Ironman Mallorca

Es war schon ein tolles Gefühl, nach so langer Zeit wieder einmal ernsthaft bei einem Ironman Bewerb am Start zu stehen. Etwas Sorge hatte ich vor dem Start in der Masse, doch alles in allem kann sich das Ergebniss am Ende des Tages durchaus sehen lassen!


Bereits eine Woche vor dem Rennen flogen wir von Salzburg weg nach Mallorca. Gemeinsam mit einigen Trainingskollegen waren wir in der Nähe des Starts in einen großen Villa einquartiert. So konnten wir uns in Ruhe  vorbereiten und ganz gemütlich und entspannt die Zeit bis zum Rennen verbringen.

Am Samstag ging es dann um halb 8 Uhr in der Früh los. Ich muss zugeben, auch wenn meine Erwartungen an das Rennen, auf Grund meiner doch sehr geringen Trainingsumfänge nicht sehr hoch waren, war ich dennoch sehr nervös. Geschwommen wurde ohne Neo. Ich suchte mir einen für mich idealen Startplatz ganz links außen. Ich wusste zwar, dass dies einen um einiges längeren Weg bedeutete, aber so konnte ich ohne Schläge einstecken zu müssen mein eigenes Tempo schwimmen.

Nach 58 Minuten kam ich aus dem Wasser. Grundsätzlich für Meer und ohne Neo keine so schlechte Zeit, doch vermutlich war die Strecke nicht lange genug!

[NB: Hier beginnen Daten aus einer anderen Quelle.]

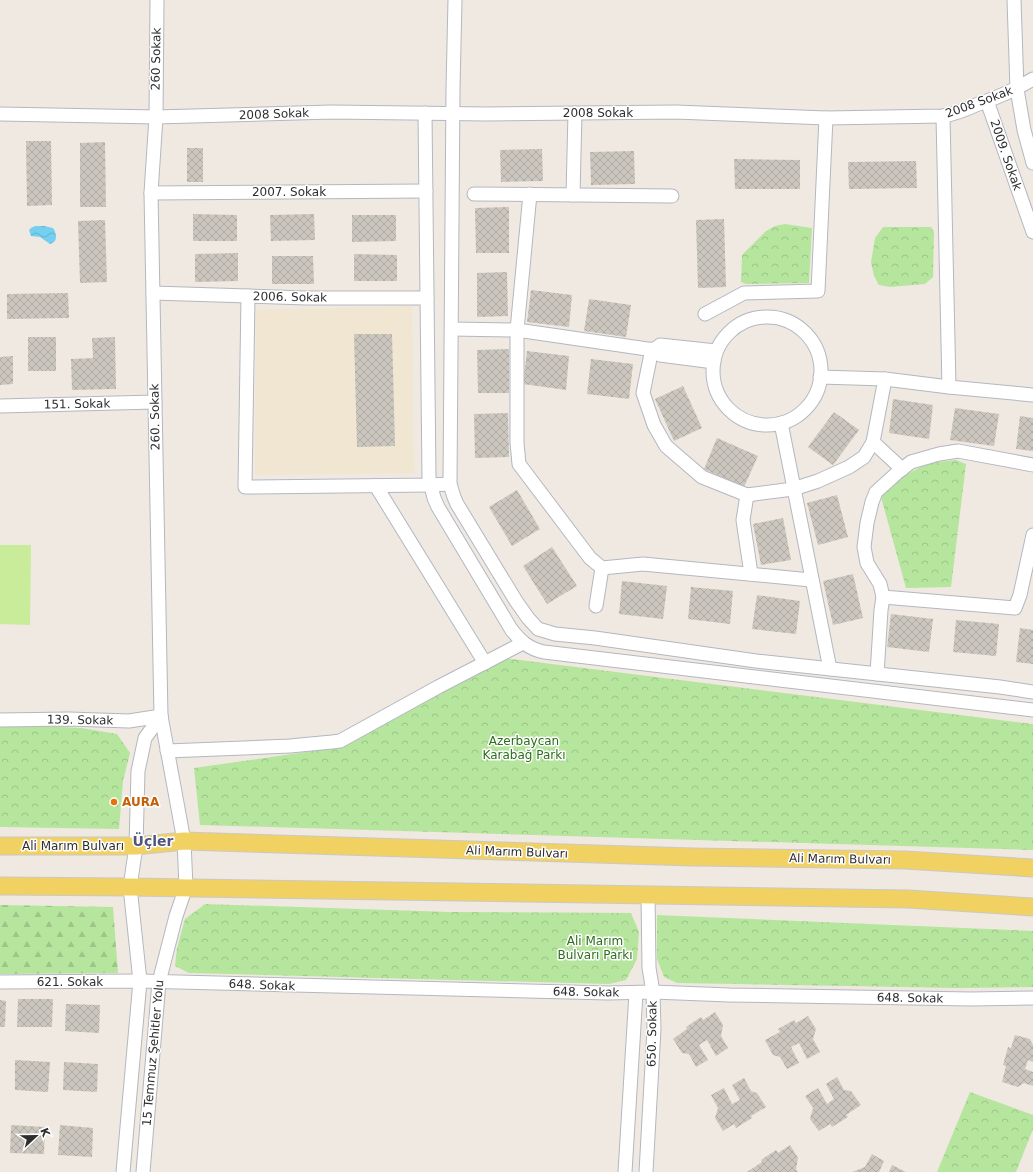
<svg xmlns="http://www.w3.org/2000/svg" width="1033" height="1172" font-family="'DejaVu Sans',sans-serif">
  <defs>
    <pattern id="forest-firs" width="22" height="20" patternUnits="userSpaceOnUse"><rect width="22" height="20" fill="#b6e59e"/><path d="M5 1l3.5 6h-7zM16 11l3.5 6h-7z" fill="#9dc588"/></pattern>
    <pattern id="park-crowns" width="20" height="18" patternUnits="userSpaceOnUse"><rect width="20" height="18" fill="#b6e59e"/><path d="M2 6a3 3 0 1 1 6 0M12 15a3 3 0 1 1 6 0" fill="none" stroke="#9dc588"/></pattern>
    <pattern id="water-waves" width="16" height="10" patternUnits="userSpaceOnUse"><rect width="16" height="10" fill="#75cff0"/><path d="M0 5q4-4 8 0t8 0" fill="none" stroke="#66b2ce"/></pattern>
    <pattern id="building-cross-hatch" width="8" height="8" patternUnits="userSpaceOnUse"><rect width="8" height="8" fill="#cbc7bf"/><path d="M0 0l8 8M0 8l8-8" fill="none" stroke="#afaba4"/></pattern>
  </defs>
  <rect width="100%" height="100%" fill="#efe9e1"/>
  <!-- education -->
  <path fill="#f0e6d1" d="M412 306 414 473 255 475 256 310Z"/>
  <!-- forest -->
  <path fill="url(#forest-firs)" d="M0 905 113 907 118 973 0 974Z"/>
  <!-- park -->
  <g fill="url(#park-crowns)">
    <path d="M785 224 812 228 809 283 746 284 741 282 742 255 766 231 775 226Z"/>
    <path d="M883 227H931L934 232 933 277 925 284 890 287 879 285 874 276 871 262 875 238Z"/>
    <path d="M956 460 966 464 951 587 906 588 881 497 902 477 928 463Z"/>
    <path d="M503 658 1033 724V850L200 825 194 768 334 748Z"/>
    <path d="M0 724 82 728 117 734 130 753 123 781 119 829 0 827Z"/>
    <path d="M205 904 449 912 631 913 639 932 637 959 626 980 609 984 189 973 175 966 177 948 185 919Z"/>
    <path d="M657 915 1033 931V987L956 988 677 983 664 977 657 959Z"/>
    <path d="M970 1092 1033 1115V1129L1016 1172H937Z"/>
  </g>
  <!-- pitch -->
  <path fill="#c9ec9a" d="M0 545H31L30 625 0 624Z"/>
  <!-- water -->
  <path fill="url(#water-waves)" d="M35 226H44L53 228C57 234 58 242 50 244L40 237 31 236 29 230 31 228Z"/>
  <!-- building -->
  <g fill="url(#building-cross-hatch)">
    <path d="M26 141H51L52 205 27 206Z"/>
    <path d="M105 142 106 207H80V143Z"/>
    <rect x="187" y="148" width="16" height="34"/>
    <path d="M542 149 543 181 501 182 500 150Z"/>
    <path d="M634 151 635 184 591 185 590 152Z"/>
    <path d="M734 159 800 160V189H735Z"/>
    <path d="M916 161 917 188 849 189 848 162Z"/>
    <path d="M509 207V253H476L475 208Z"/>
    <path d="M193 214 237 215V241H193Z"/>
    <path d="M314 214 315 240 271 241 270 215Z"/>
    <path d="M352 215H396V241L352 242Z"/>
    <path d="M724 219 726 287 698 288 696 220Z"/>
    <path d="M105 220 107 282 80 283 78 221Z"/>
    <path d="M238 253V281L195 282V254Z"/>
    <path d="M354 254 397 255V281H354Z"/>
    <path d="M272 256H313L314 284H272Z"/>
    <path d="M507 272 508 316 477 317V273Z"/>
    <path d="M531 290 572 295 569 327 527 322Z"/>
    <path d="M68 293 69 318 7 319V294Z"/>
    <path d="M589 299 631 305 626 337 584 331Z"/>
    <path d="M354 334H392L395 446 357 447Z"/>
    <rect x="28" y="337" width="28" height="34"/>
    <path d="M115 337 116 389 72 390 71 359 93 358 92 338Z"/>
    <path d="M509 349V393H478L477 350Z"/>
    <path d="M527 351 569 356 566 390 523 384Z"/>
    <path d="M13 356V384L0 385V357Z"/>
    <path d="M591 359 633 364 629 399 587 394Z"/>
    <path d="M683 386 702 428 674 441 655 399Z"/>
    <path d="M893 399 933 405 929 439 889 433Z"/>
    <path d="M955 408 999 414 994 446 950 440Z"/>
    <path d="M834 412 859 430 833 465 808 447Z"/>
    <path d="M508 413 509 457 475 458 474 414Z"/>
    <path d="M1020 416 1033 418V451L1016 449Z"/>
    <path d="M717 438 758 456 744 487 704 469Z"/>
    <path d="M517 490 540 529 512 546 489 507Z"/>
    <path d="M837 495 848 537 818 545 807 503Z"/>
    <path d="M783 518 791 560 761 565 753 524Z"/>
    <path d="M552 547 577 586 547 604 523 566Z"/>
    <path d="M853 574 863 618 833 625 823 581Z"/>
    <path d="M622 581 667 586 663 619 619 614Z"/>
    <path d="M691 587 733 591 730 624 688 619Z"/>
    <path d="M757 595 800 601 796 634 752 629Z"/>
    <path d="M891 614 933 619 929 652 887 647Z"/>
    <path d="M956 620 999 624 996 656 953 652Z"/>
    <path d="M1020 628 1033 630V664L1016 662Z"/>
    <path d="M18 999H53L52 1027H17Z"/>
    <path d="M0 1000 6 1001 5 1027H0Z"/>
    <path d="M66 1004 100 1005 99 1033 65 1031Z"/>
    <path d="M715 1012 723 1025 721 1036 728 1048 716 1056 707 1040 699 1045 708 1060 696 1067 689 1054 682 1053 673 1039 687 1029 686 1027 701 1017 703 1020Z"/>
    <path d="M808 1016 816 1029 813 1039 820 1052 807 1059 799 1043 791 1047 799 1063 787 1069 780 1057 773 1055 765 1040 780 1032 778 1029 794 1020 796 1023Z"/>
    <path d="M1015 1035 1030 1039 1033 1045V1062L1028 1060 1025 1069 1033 1072V1086L1024 1083 1018 1087 1002 1082 1006 1066 1003 1065 1008 1047 1011 1048Z"/>
    <path d="M15 1060 50 1062 48 1092 15 1090Z"/>
    <path d="M64 1062 98 1064 97 1092 63 1090Z"/>
    <path d="M837 1077 844 1090 851 1091 861 1105 846 1115 848 1117 832 1127 830 1124 819 1131 810 1119 813 1108 805 1096 818 1088 827 1104 834 1099 826 1084Z"/>
    <path d="M744 1078 751 1091 757 1093 766 1107 751 1116 752 1118 736 1128 734 1124 723 1131 715 1118 718 1108 711 1095 724 1088 732 1104 740 1100 732 1085Z"/>
    <path d="M11 1125 45 1127 44 1154 10 1153Z"/>
    <path d="M60 1125 93 1128 92 1157 58 1155Z"/>
    <path d="M790 1145 798 1158 796 1169 798 1172H747L762 1162 761 1160 776 1150 778 1153Z"/>
    <path d="M872 1154 884 1161 879 1172H852L865 1167Z"/>
    <path d="M892 1165 906 1172H889Z"/>
  </g>
  <g fill="none" stroke-linecap="round" stroke-linejoin="round">
    <!-- minor casing -->
    <g stroke="#b4b7c1" stroke-width="15">
      <g id="minor">
        <path d="M455 0 453 88 450 484 454 497 457 504 516 601 528 618 538 629 545 631 555 634 595 638 756 661 1000 687 1033 692"/>
        <path d="M1014 0 1017 89 1024 130 1033 163"/>
        <path d="M987 101 1033 232"/>
        <path d="M425 113 429 478 434 498 438 507 511 629C520 641 529 649 544 652L1033 710"/>
        <path d="M0 114 156 117 332 112 486 114 676 112 826 118 943 116C955 114 965 110 976 105 996 98 1015 90 1033 79"/>
        <path d="M943 116 949 387"/>
        <path d="M151 193 426 191"/>
        <path d="M474 194 672 196"/>
        <path d="M530 194 517 330V443L519 464 590 558 602 568 643 564 811 580"/>
        <path d="M573 195 575 113"/>
        <path d="M153 293 306 298H427"/>
        <path d="M248 296 245 487 430 485 450 484"/>
        <path d="M705 314 744 293 818 291 826 118"/>
        <circle cx="767" cy="371" r="54"/>
        <path d="M452 329 517 330 654 350 660 355 714 362"/>
        <path d="M652 349 643 393 654 425 666 446 702 477 747 495 793 489 818 481 849 467 864 457 873 442 885 379"/>
        <path d="M654 350 660 345 716 351"/>
        <path d="M820 377 885 379 949 387 1033 395"/>
        <path d="M0 406 155 402"/>
        <path d="M781 423 830 669"/>
        <path d="M873 442 902 469"/>
        <path d="M376 486 485 663"/>
        <path d="M747 495 743 520 751 574"/>
        <path d="M883 597 1015 608 1020 595 1033 535"/>
        <path d="M596 606 602 568"/>
        <path d="M877 674 881 610 883 597 880 584 867 563 864 547 867 523 872 502 876 492 897 473 911 462 939 454 958 451 1033 465"/>
        <path d="M0 720 69 719 129 721 161 716"/>
        <path d="M167 751 290 746 332 742 340 741 438 687 523 643"/>
        <path d="M0 982 140 981 608 993 653 992 729 995 971 999 1033 998"/>
        <path d="M123 1172 140 981 130 887 136 846 138 771 145 738 161 716"/>
        <path d="M143 1172 159 982 176 916 186 887 184 841 161 716 151 193 156 117 157 0"/>
        <path d="M625 1172 636 993"/>
        <path d="M646 1172 654 1029 653 992 649 968 648 895"/>
      </g>
    </g>
    <!-- major casing -->
    <g stroke="#c9c9c9" stroke-width="19">
      <g id="major">
        <path d="M0 846H136L184 841 693 857 905 860 1033 868"/>
        <path d="M0 886 130 887 908 899 1033 907"/>
      </g>
    </g>
    <!-- minor -->
    <use href="#minor" stroke="#fff" stroke-width="13"/>
    <!-- major -->
    <use href="#major" stroke="#f2d163" stroke-width="17"/>
  </g>
  <!-- markers -->
  <circle fill="#e8710a" stroke="#fff" stroke-width="1.5" cx="114" cy="802" r="4"/>
  <g text-anchor="middle" dominant-baseline="central" stroke-width="3" stroke-linejoin="round" paint-order="stroke">
    <!-- street labels -->
    <g font-size="12" fill="#2e2e2e" stroke="#fff">
      <text transform="translate(156 59) rotate(-89)">260 Sokak</text>
      <text transform="translate(979 102) rotate(-20)">2008 Sokak</text>
      <text x="598" y="113">2008 Sokak</text>
      <text transform="translate(274 114) rotate(-2)">2008 Sokak</text>
      <text transform="translate(1006 155) rotate(71)">2009. Sokak</text>
      <text x="289" y="192">2007. Sokak</text>
      <text transform="translate(290 297) rotate(1)">2006. Sokak</text>
      <text transform="translate(77 404) rotate(-1)">151. Sokak</text>
      <text transform="translate(155 417) rotate(-91)">260. Sokak</text>
      <text transform="translate(80 720) rotate(1)">139. Sokak</text>
      <text x="73" y="846">Ali Marım Bulvarı</text>
      <text transform="translate(517 852) rotate(2)">Ali Marım Bulvarı</text>
      <text transform="translate(840 859) rotate(1)">Ali Marım Bulvarı</text>
      <text x="70" y="982">621. Sokak</text>
      <text transform="translate(262 985) rotate(2)">648. Sokak</text>
      <text transform="translate(586 992) rotate(1)">648. Sokak</text>
      <text transform="translate(910 998) rotate(1)">648. Sokak</text>
      <text transform="translate(652 1034) rotate(-89)">650. Sokak</text>
      <text transform="translate(153 1053) rotate(-85)">15 Temmuz Şehitler Yolu</text>
    </g>
    <!-- park labels -->
    <g font-size="12" fill="#2c6e1b" stroke="#fff">
      <text x="524" y="741">Azerbaycan<tspan x="524" dy="14">Karabağ Parkı</tspan></text>
      <text x="595" y="941">Ali Marım<tspan x="595" dy="14">Bulvarı Parkı</tspan></text>
    </g>
    <!-- food labels -->
    <g font-size="12" font-weight="bold" fill="#c56008" stroke="#fff" text-anchor="start">
      <text x="122" y="802">AURA</text>
    </g>
    <!-- quarter labels -->
    <g font-size="14" font-weight="bold" fill="#4d5680" stroke="#fff">
      <text x="153" y="841">Üçler</text>
    </g>
  </g>
  <!-- north arrow -->
  <g transform="translate(36 1136) rotate(68)" stroke="#ffffff" stroke-width="3" paint-order="stroke">
  <path d="M0-3L7 15L0 10L-7 15Z" fill="#2e2e2e"/>
  <text y="-6" font-size="11" font-weight="bold" text-anchor="middle" fill="#2e2e2e">K</text>
  </g>
</svg>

Dafür hatte es die Radstrecke dann in sich. Das was das Höhenprofil nicht zeigte, zeigen vermutlich unsere sehr langsamen Zeiten. Der erste Teil des Kurses war sehr wellig, aber schnell. Ich hatte von Anfang an ein sehr gutes Gefühl, war aber doch überrascht, wie viele Männer schneller geschwommen waren wie ich. Die ersten 30 Kilometer war ich nur am Überholen doch dann kamen so nach und nach von hinten die Gruppen, und ganz ehrlich.... nach ca. 50km war für mich klar, dass ich mich am Ende des Tages nicht über die Windschattenfahrer ärgern würde und so folgte ich in nicht mehr ganz so fairem Abstand den Gruppen. Bei Kilometer 110 war dann so und so Schluss damit, denn da kam dann der Anstieg hinauf nach Kloster Lluc gefolgt von einer spektakulären und sehr Kurvenreichen Abfahrt. Nach 181km stieg ich dann vom Rad ab. Ich freute mich aufs Laufen, doch etwas Probleme bekam ich auf der ersten Runde, da ich offensichtlich gegen Ende der Radstrecke zu wenig getrunken hatte und die erste Lauflabe erst nach 3 Kilometer kam. Ab Kilometer 7 kam ich dann in Schwung und von da an zog ich meinen Marathon durch. Zwar immer noch mit angezogener Handbremse aber zumindest ohne Gehpausen. Nach 42 sehr kurvenreichen Kilometern legte ich am Ende sogar noch einen 300m langen Zielsprint hin um die beiden noch vor mir liegenden Damen zu überholen. :-)

Nach 10.08.08 war ich dann im Ziel. Gesamt 12. Dame (Platz drei bei den Alten)! Es geht ja doch noch. Die Zeit ist sicher nicht die schnellste, doch bei einer Siegerzeit von 9.25 Stunden schaut das Ganze gleich wieder viel besser aus.

 

Das Rennen hat mir wieder ordentlich Motivation gegeben. Ich bin sehr zufrieden mit meiner Leistung und denke, darauf kann ich für das kommende Jahr sicher wieder ganz gut aufbauen!